Is operated to sterilize the cooling tank 1, the vacuum suction line 2, and each device (steam ejector 4, heat exchanger 5, etc.) provided in the vacuum suction line 2. Here, utilizing the fact that the operation of the steam supply means 17 is during the stop of the cooling operation of the vacuum cooling device, the cooking utensil and the like are stored in the cooling tank 1 after the work or during the stop of the cooling operation at night or the like. By doing so, steam sterilization of the cooking utensil or the like can be performed. Further, by storing cooking utensils and the like in the cooling tub 1 during the cooling operation being stopped, the cooling tub 1 can be used as a storage for cooking utensils and the like, so that effective use of space can be achieved. That is, the vacuum cooling device of the present invention can be used also as a sterilizing device and a storage, and one device can obtain functions of three devices, which is extremely effective in practical use.

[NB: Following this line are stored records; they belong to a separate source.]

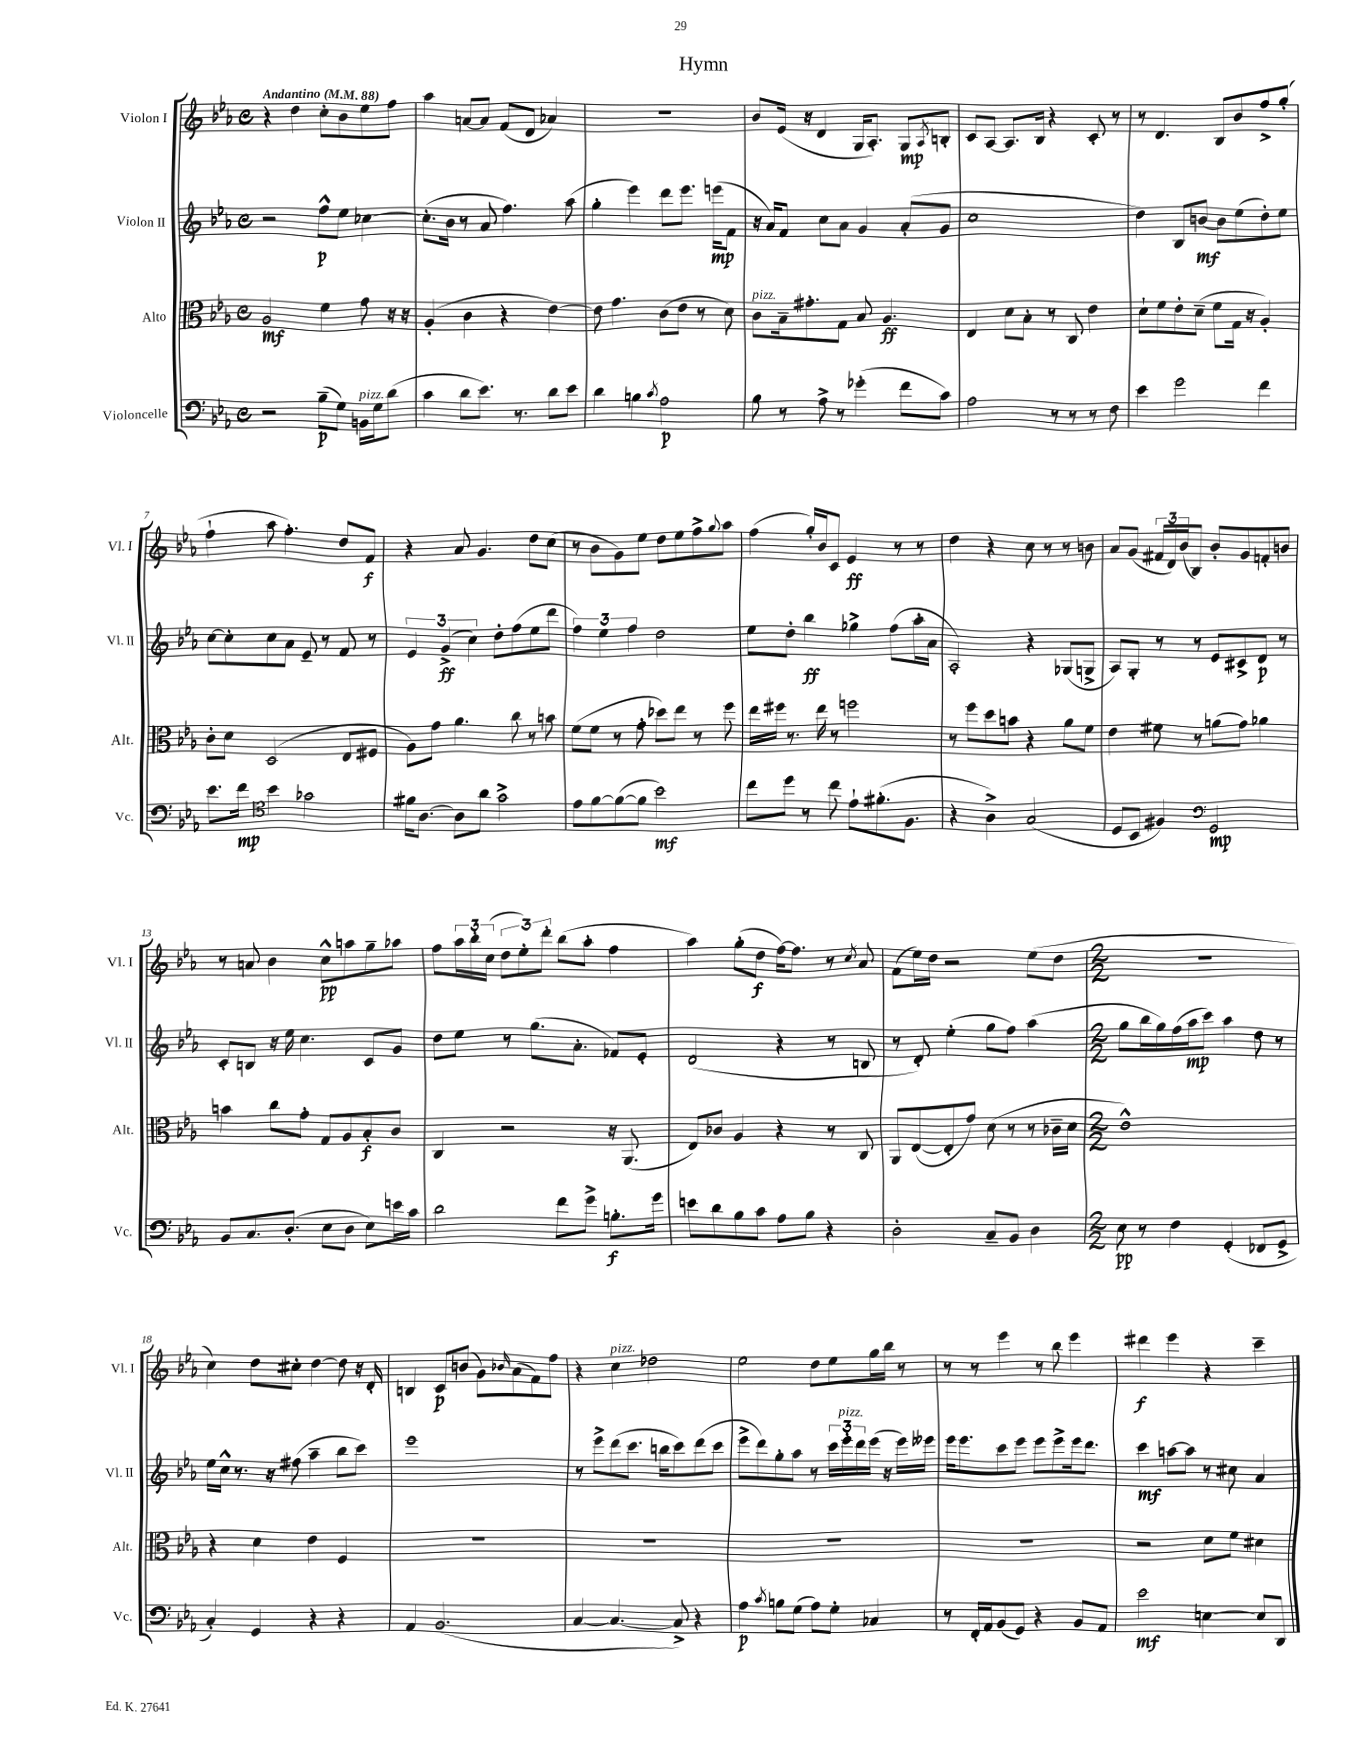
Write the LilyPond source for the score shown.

\header { title = "Hymn" }
<<
\new StaffGroup <<
\new Staff = "s0" \with { instrumentName = "Violon I" shortInstrumentName = "Vl. I" } {
    \clef treble \key ees \major \defaultTimeSignature \time 4/4 \tempo "Andantino" 4 = 88
    r4 d''4 c''8-. bes'8 ees''8 f''8 |
    aes''4 a'8~ a'8 f'8( d'8 aes'4) |
    R1 |
    bes'8 ees'16( r16 d'4 g16 aes8.-.) g8\mp \acciaccatura { aes8 } b8-. |
    c'8 aes8~ aes8. bes16 r4 c'8-. r8 |
    r8 d'4. bes8 bes'8 f''8-> g''8-.( |
    f''4-! aes''8 f''4.-.) d''8 f'8\f |
    r4 aes'8 g'4. d''8 c''8( |
    r8 bes'8 g'8) ees''8 d''8 ees''8 f''8-> \appoggiatura { g''8 } aes''8 |
    f''4( g''16-.) bes'16 c'8 ees'4\ff r8 r8 |
    d''4 r4 c''8 r8 r8 b'8 |
    aes'8 g'8( \tuplet 3/2 { fis'16 d'16) bes'16( } bes8) bes'8-. g'8 f'8-. b'8 |
    r8 a'8 bes'4 c''8-^\pp a''8 g''8-- aes''8 |
    f''8 \tuplet 3/2 { aes''16 bes''16-. c''16( } \tuplet 3/2 { d''8 ees''8-.) d'''8-. } bes''8( aes''8-. f''4 |
    aes''4) g''8-.( d''8\f f''16~) f''8. r8 \acciaccatura { c''8 } aes'8 |
    f'8( ees''16) d''16 r2 ees''8( d''8 |
    \numericTimeSignature \time 2/2 r1 |
    c''4) d''8 cis''8-. d''4~ d''8 r16 d'16-. |
    b4 c'8\p b'8( g'8) \grace { bes'16 } aes'8( f'8) f''8 |
    r4 c''4^\markup { \italic "pizz." } des''2 |
    ees''2 d''8 ees''8 g''16 bes''16 r8 |
    r8 r8 ees'''4 r8 bes''8 ees'''4 |
    dis'''4\f ees'''4 r4 c'''4-- \bar "|." |
}
\new Staff = "s1" \with { instrumentName = "Violon II" shortInstrumentName = "Vl. II" } {
    \clef treble \key ees \major \defaultTimeSignature \time 4/4
    r2 f''8-^\p ees''8 ces''4~ |
    ces''8.-.( bes'16 r8 aes'8 f''4.) aes''8( |
    g''4-. ees'''4) d'''8 ees'''8. e'''16\mp( f'8 |
    r16 aes'16) f'8 c''8 aes'8 g'4 aes'8-.( g'8 |
    c''1 |
    d''4) bes8 b'8~\mf b'8 ees''8( d''8-.) ees''8 |
    c''8~ c''8-. c''8 aes'8 ees'8-- r8 f'8 r8 |
    \tuplet 3/2 { ees'4 g'4->\ff( c''4) } d''8-. f''8( ees''8 d'''8 |
    \tuplet 3/2 { f''4) ees''4 f''4 } d''2 |
    ees''8 d''8-. bes''4\ff ges''4-> f''8( aes''16-. aes'16 |
    aes2-.) r4 ges8( g8-> |
    aes8) g8-. r8 r8 ees'8 cis'8-> d'8\p r8 |
    c'8-. b8 r16 ees''16 c''4. c'8 g'8 |
    d''8 ees''8 r8 g''8.( aes'8.-. fes'8) ees'8-. |
    d'2( r4 r8 b8 |
    r8 d'8-.) ees''4-.( g''8 f''8) aes''4( |
    \numericTimeSignature \time 2/2 g''8 bes''16 g''16) f''16( aes''16\mp c'''8) aes''4 d''8 r8 |
    ees''16 c''16-^ r8. r16 fis''8( aes''4-- bes''8 c'''8) |
    ees'''1 |
    r8 ees'''8-> d'''8( c'''8. b''16 c'''8) d'''8( c'''8 |
    ees'''8-> d'''8) g''8-. aes''8 r8 \tuplet 3/2 { c'''16 ees'''16-.^\markup { \italic "pizz." } d'''16 } ees'''16( r16 ees'''16) eeses'''16 |
    ees'''16 ees'''8. c'''8 ees'''8 ees'''8 ees'''8-> ees'''16 d'''8. |
    c'''4\mf a''8~ a''8 r8 cis''8 aes'4 \bar "|." |
}
\new Staff = "s2" \with { instrumentName = "Alto" shortInstrumentName = "Alt." } {
    \clef alto \key ees \major \defaultTimeSignature \time 4/4
    aes2\mf f'4 g'8 r16 r16 |
    aes4-.( c'4 r4 ees'4~) |
    ees'8 g'4. c'8( ees'8 r8 d'8) |
    c'8^\markup { \italic "pizz." } bes16-- gis'8.-. g8 bes8 aes4.\ff |
    ees4 d'8 bes8-. r8 c8 ees'4 |
    d'8-! f'8 ees'8-. d'8--( f'8 g16 r16 aes4-.) |
    c'8-. d'8 d2( ees8 fis8 |
    aes8) g'8 aes'4. c''8 r8 b'8 |
    f'8( f'8 r8 g'8-. des''8) ees''8 r8 f''8 |
    ees''16 fis''16 r8. ees''16 r8 f''2 |
    r8 f''8 d''8 b'8 r4 aes'8 f'8 |
    ees'4 fis'8 r8 a'8( g'8) aes'4 |
    b'4 c''8 g'8-. g8 aes8 bes8-.\f c'8 |
    c4 r2 r16 aes,8.( |
    ees8) ces'8 aes4 r4 r8 c8 |
    aes,8 ees8~( ees8-. g'8) d'8( r8 r8 ces'16-- d'16 |
    \numericTimeSignature \time 2/2 ees'1-^) |
    r4 d'4 ees'4 f4 |
    R1 |
    R1 |
    R1 |
    R1 |
    r2 d'8 f'8 dis'4 \bar "|." |
}
\new Staff = "s3" \with { instrumentName = "Violoncelle" shortInstrumentName = "Vc." } {
    \clef bass \key ees \major \defaultTimeSignature \time 4/4
    r2 bes8--\p( g8) b,16^\markup { \italic "pizz." } g16 d'8( |
    c'4 d'8 ees'8.) r8. d'8 ees'8 |
    d'4 b4 \acciaccatura { c'8 } aes2\p |
    bes8 r8 aes8-> r8 ges'4-.( f'8 c'8) |
    aes2 r8 r8 r8 f8 |
    ees'4 g'2 f'4 |
    ees'8. f'16\mp \clef tenor bes'4 ges'2 |
    fis'16 aes8.~ aes8 aes'8 g'2-> |
    ees'8 f'8~ f'8~( f'8 bes'2\mf) |
    c''8 d''8 r8 c''8 ees'8-! fis'8.-.( f8. |
    r4 aes4->) g2( |
    d8 bes,8 fis4) \clef bass g,2\mp |
    bes,8 c8. d8.-.( ees8 d8 ees8) e'16 c'16 |
    d'2 f'8 g'8-> b8.-.\f g'16 |
    e'8 d'8 bes8 c'8 aes8 bes8 r4 |
    d2-. c8-- bes,8 d4 |
    \numericTimeSignature \time 2/2 ees8\pp r8 f4 g,4-.( fes,8 g,8-> |
    c4-.) g,4 r4 r4 |
    aes,4 bes,2.( |
    c4~ c4.~ c8->) r4 |
    aes4\p \acciaccatura { c'8 } b8 g8( aes8) g8-. ces4 |
    r8 f,16-. aes,16 bes,8( g,8) r4 bes,8 aes,8 |
    ees'2\mf e4~ e8 d,8 \bar "|." |
}
>>
>>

Here, in the first embodiment, the second steam line 18 is configured to be branched from the steam supply line 13, but the second steam line 18 does not include a steam-using device such as the steam ejector 4 described above. In the above, the steam supply line 13 can be used as the steam supply means 17 by directly connecting the steam supply line 13 to the cooling tank 1 and providing a steam supply valve 19 in the steam supply line 13.
Of course, in the apparatus provided with the steam ejector 4 as described above, the steam supply line 13 may be provided as a dedicated steam supply means 17 as the steam supply means 17 to the cooling tank 1.

Here, in the first embodiment described above, the second steam line 18 is connected to the upper part of the cooling tank 1 so as to supply steam from the upper part of the cooling tank 1. It is. Further, the vacuum suction line 2 is connected to a lower part of the cooling bath 1. Since steam has a lower specific gravity than air, when steam is supplied from the upper portion of the cooling tank 1 in this manner, air having a higher specific gravity than steam is pushed out from the lower portion of the cooling tank 1 by the steam. Can be discharged. Therefore, the cooling tank 1 can be filled with steam without leaving air therein,
Reliable sterilization can be performed.

[0027]

As described above, according to the vacuum cooling device of the present invention, steam sterilization is performed not only in the cooling tank but also in piping such as a vacuum suction line while the cooling operation of the vacuum cooling device is stopped. Therefore, the propagation of various bacteria can be reliably prevented, and the generation of offensive odor can also be prevented. Further, when the cooling operation is stopped, the cooling tank can be used as a sterilizer for sterilizing cooking utensils and the like, and as a storage. Therefore, the vacuum cooling device according to the present invention is excellent in hygiene, and does not generate an odor even when the vacuum cooling device is stopped for a long time.

[Brief description of the drawings]

FIG. 1 is an explanatory diagram showing a schematic configuration of a first embodiment of a vacuum cooling device according to the present invention.

[Explanation of symbols]

 DESCRIPTION OF SYMBOLS 1 Cooling tank 2 Vacuum suction line 17 Steam supply means

 ──────────────────────────────────────────────────続 き Continuing on the front page (72) Inventor Yoshiminami Tsubota Miura Kogyo Co., Ltd., 7-7, Horie-cho, Matsuyama-shi, Ehime Prefecture (72) Inventor Kumi Matsuya 7-Cho, Horie-cho, Matsuyama-shi, Ehime 72) Inventor Kiyoya Tateishi 7-Horiecho, Matsuyama-shi, Ehime Miura Industrial Co., Ltd.

Claims (1)

[Claims] 1. A vacuum cooling device, comprising: steam supply means 17 for supplying steam into a cooling tank 1 of the vacuum cooling device while the cooling operation of the vacuum cooling device is stopped.